Egli fece quella domanda con un tono di voce così supplice, guardandola con tanta passione, che ella fu punta da un vivo dolore all’idea di non poter contentare il desiderio di lui.
— Non ne ho nessuno! E non c’è il tempo di farne… ma te lo manderò da Palermo, appena arrivata…

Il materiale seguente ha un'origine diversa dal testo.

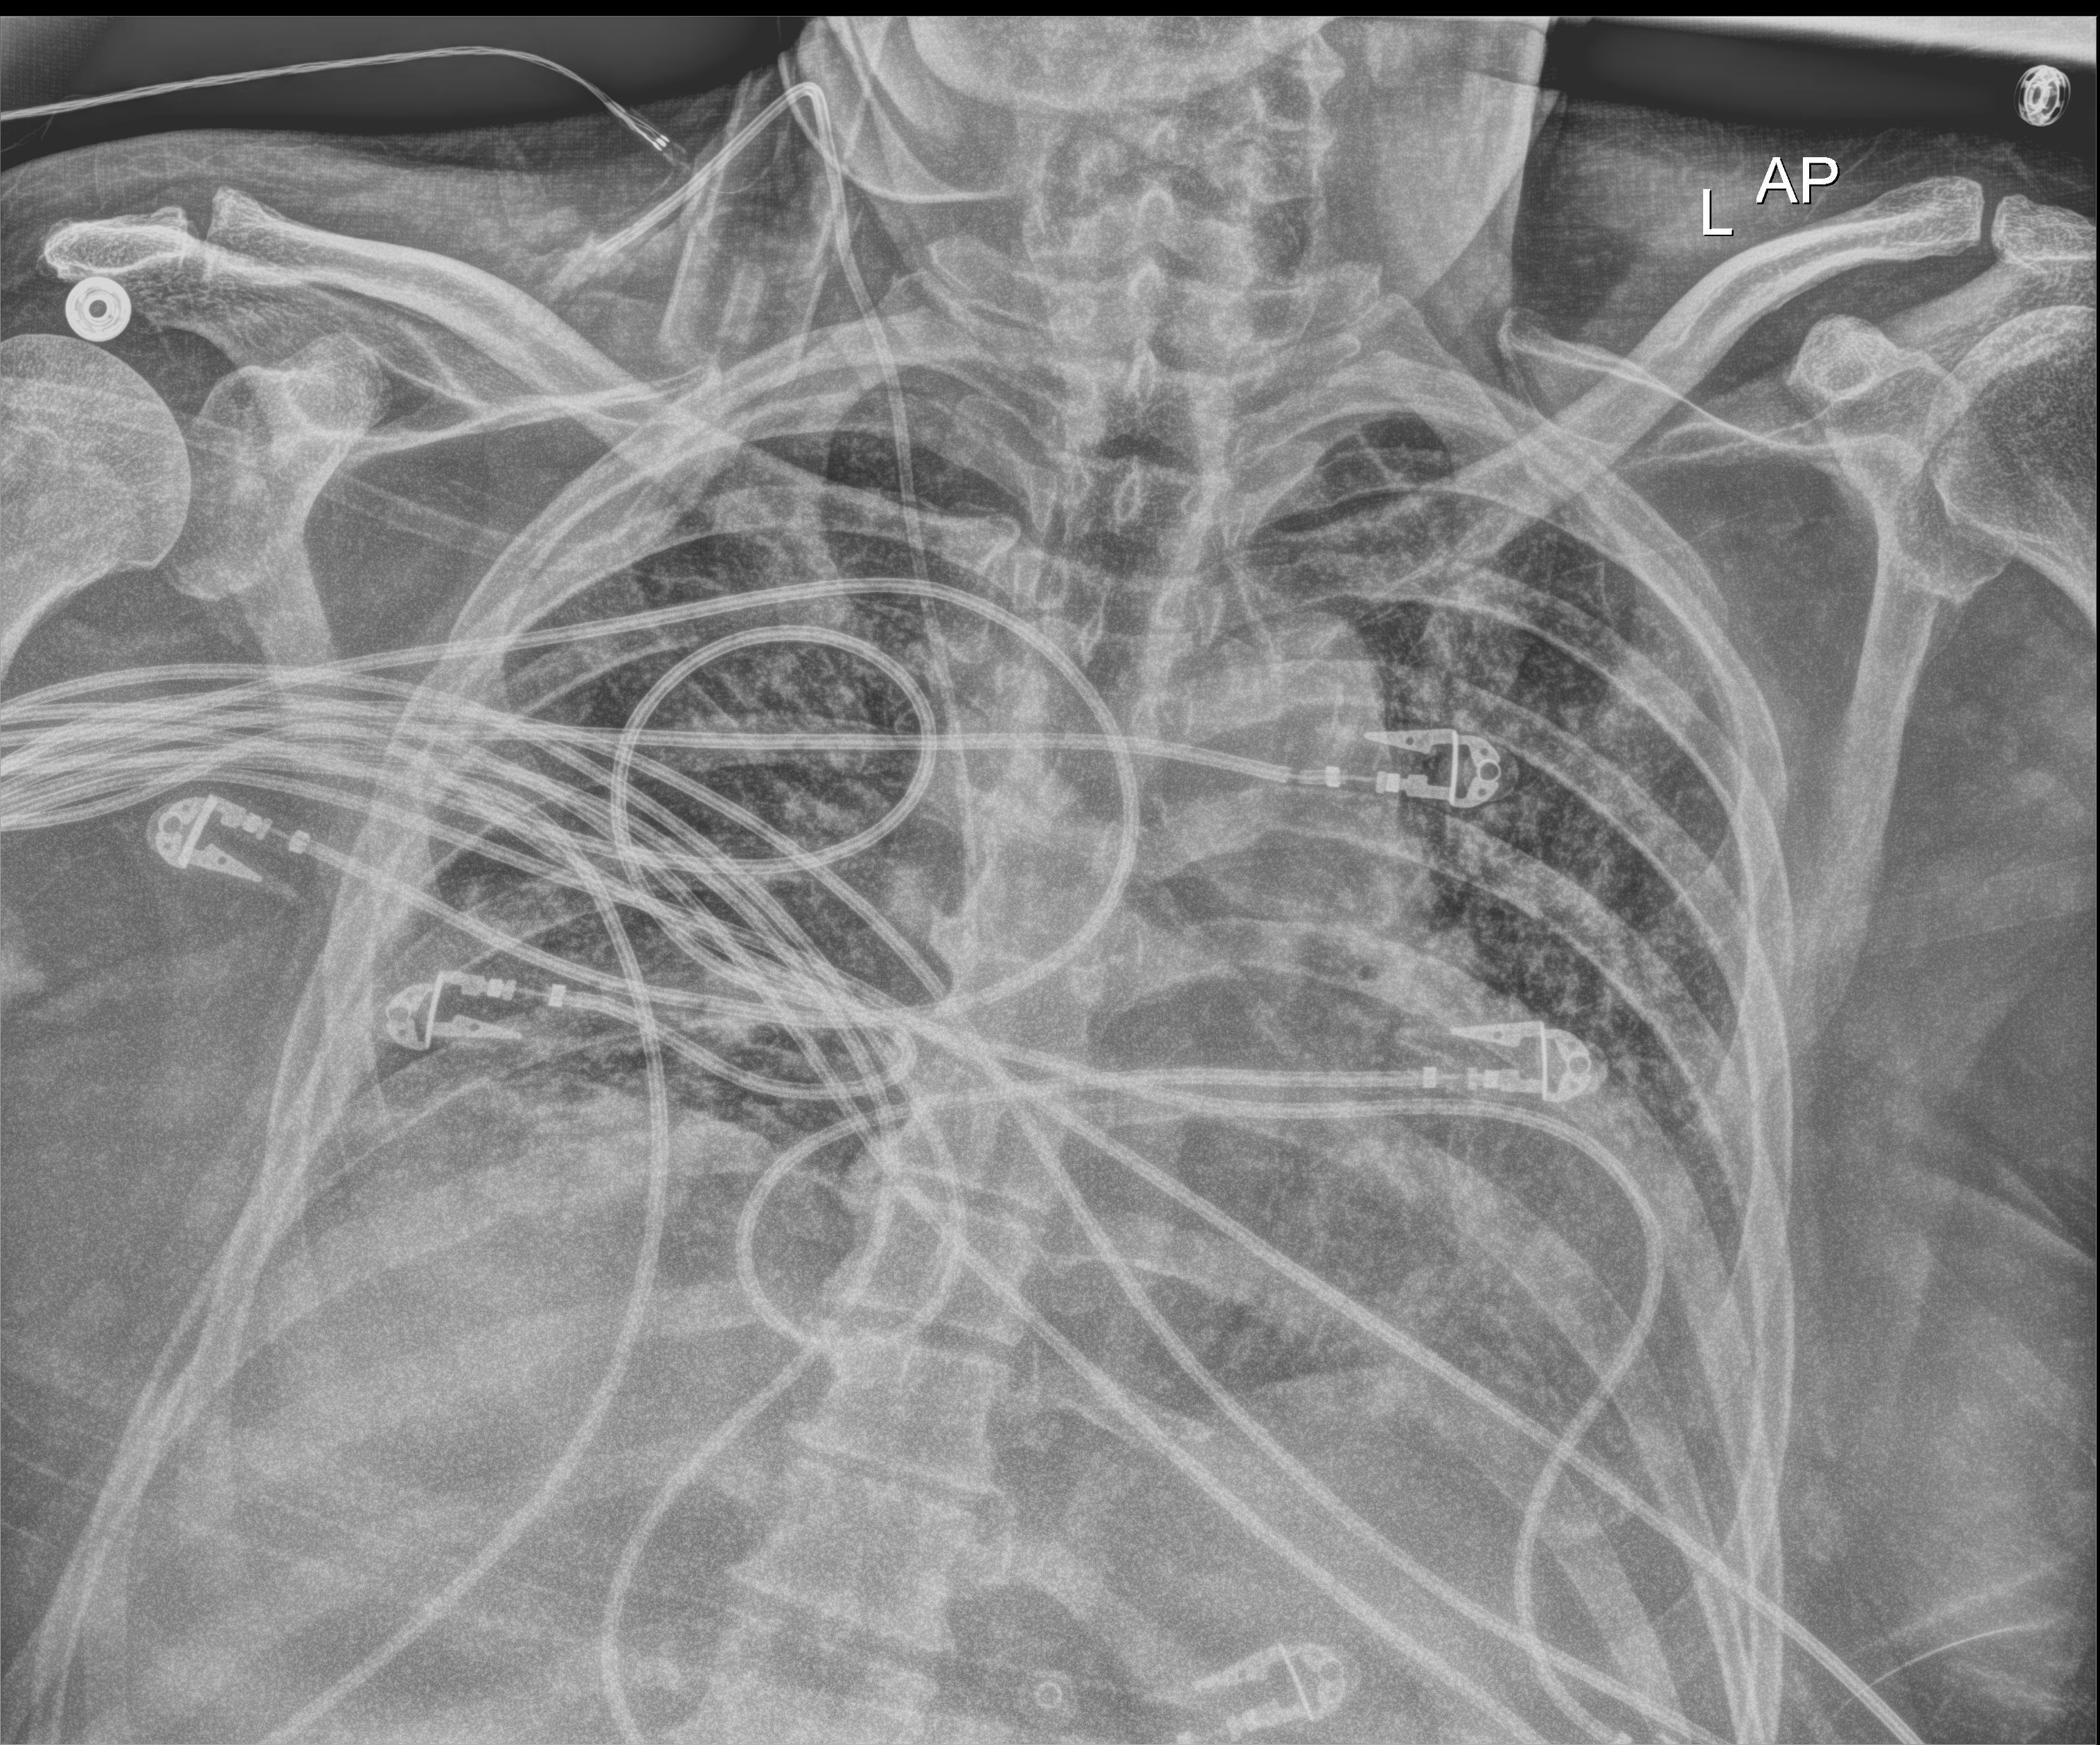
Portable chest radiograph; anteroposterior (AP) projection. Male patient hospitalised with COVID-19, age 60–74 years.
Admission-level facts for this patient (not findings on this image; timing relative to this image not recorded):
- admitted to intensive care during this hospital stay: yes
- hypertension (admission record): yes
- length of hospital stay: 40 days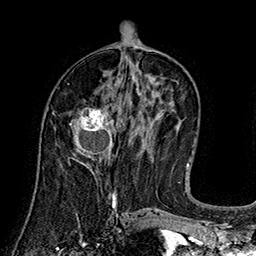
Breast MRI (dynamic contrast-enhanced), one axial slice. Position 75 of 160 along the scan axis. Cropped to one breast. Dynamic contrast-enhanced series, time point 2 of 7 at this slice position (early post-contrast). 1.5 T. TE 2.8 ms, TR 5.4 ms. 1 mm slice thickness. 256 × 256 image matrix, field of view 180 × 180 mm. Female patient.
Structures marked on this image (semi-automatic segmentation, software-assisted and operator-edited):
- enhancing-tissue mask used for the functional tumour volume (all voxels passing the contrast-enhancement thresholds inside the analysis volume; usually the tumour): bounding box [x1, y1, x2, y2] px = [70, 108, 116, 166]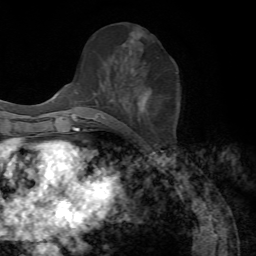
Breast MRI, one axial slice; position 32 of 72 along the scan axis; cropped to one breast; dynamic contrast-enhanced series, time point 2 of 7 at this slice position (early post-contrast); 1.5 T; TE 4.2 ms, TR 8.7 ms; 2.2 mm slice thickness; 256 × 256 image matrix, field of view 180 × 180 mm. Female patient.
Annotated regions visible in this slice (semi-automatically segmented with operator editing):
- enhancing-tissue mask used for the functional tumour volume (all voxels passing the contrast-enhancement thresholds inside the analysis volume; usually the tumour): bounding box [x1, y1, x2, y2] px = [91, 31, 149, 120]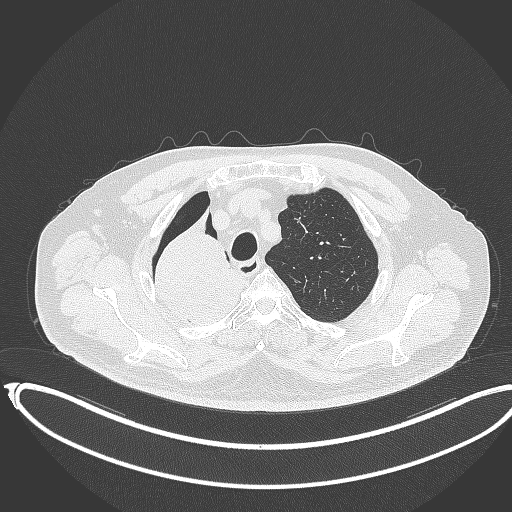
Chest CT, one axial slice; position 302 of 403 along the scan axis; reconstruction kernel B70f; 120 kVp; lung window (W 1500 / L -600 HU); 1 mm slice thickness; 512 × 512 image matrix, field of view 436 × 436 mm. Patient: male, 68 years. From the clinical record (not read from this slice): clinical TNM (as recorded): T2a N0 M0.
Structures marked on this image (rectangle marked by the reading radiologist):
- lung tumour (recorded histology: adenocarcinoma): bounding box [x1, y1, x2, y2] px = [144, 209, 249, 337]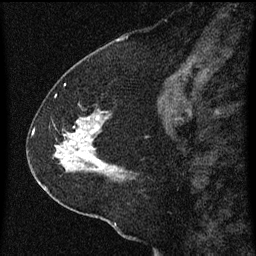
Breast MRI (dynamic contrast-enhanced), one sagittal slice; slice 27 of 60 in the series (ordered by position); dynamic contrast-enhanced series, image 2 of 3 at this slice position (ordered by acquisition); 1.5 T; TE 4.2 ms, TR 8 ms; 2 mm slice thickness; 256 × 256 image matrix, field of view 180 × 180 mm. Patient: female, 47 years.
Structures marked on this image (semi-automatically segmented with operator editing):
- analysis volume of interest (the breast-tissue region the enhancement analysis was run in; not a lesion): bounding box [x1, y1, x2, y2] px = [36, 98, 136, 213]
- tumour enhancement mask (voxels above the 70 % enhancement threshold inside the analysis volume of interest): [54, 116, 118, 177]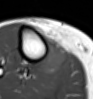
MRI of an extremity soft-tissue mass, one axial slice. Slice 29 of 54 in the series (ordered by position). MR volume resampled by the dataset authors to the PET/CT grid (not the native acquisition matrix). 93 × 99 image matrix. Female patient. Case-level facts recorded for this patient, not image findings: histological type: undifferentiated – high grade; grade: high; site of the primary tumour: right thigh.
Outlined on this slice (expert contour drawn on MRI and transferred to this co-registered scan by the dataset authors):
- gross tumour volume (mass): bounding box [x1, y1, x2, y2] px = [38, 41, 67, 74]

— Dammi almeno una ciocca dei tuoi capelli.
— Tutti!
Presa una forbicina sulla toletta, egli le si avvicinò. Restava fermo a guardarla, cogli occhi luccicanti. Alzò le mani; ma come gli tremavan forte, finì per dire:
— Guarda, non posso…
— Lascia a me.
Recise un ricciolo della nuca; egli fece per prenderlo, ma ella disse:
— Non ancora, aspetta.
Il suo cappellino nero era guarnito d’una ghirlanda di fiori; ne colse due e li intrecciò coi capelli. Egli si chinava a baciarle la punta delle dita intente a quel lavoro. Allora, come l’istante della separazione si avvicinava, persuasa che toccava a lei di esser forte, ella s’affrettò, lo scongiurò rapidamente, sottovoce, di aver fede in lei, e si sottrasse ai suoi abbracci disperati.
Un sentimento di meraviglia la occupava, partendo: non avrebbe creduto a tanto dolore da parte di lui. Nel mondo in cui ella entrava, i legami si stringevano, si rompevano, si riprendevano, secondo le esigenze degli avvenimenti. Se egli soffriva tanto per una separazione temporanea, che cosa avrebbe fatto per una rottura? Però l’idea della passione ispiratagli la colmava d’orgoglio sodisfatto. Ella si considerava come un’eccezione; si diceva: «Io sono una di quelle donne fatali a cui nulla resiste!…» Il pensiero di quell’uomo sospirante la sua memoria, del desiderio cocente di cui ell’era oggetto, l’accompagnava per via, le dava un secreto compiacimento, perchè ella trovava giusto che quell’uomo soffrisse un poco, che pagasse col dolore la felicità ottenuta.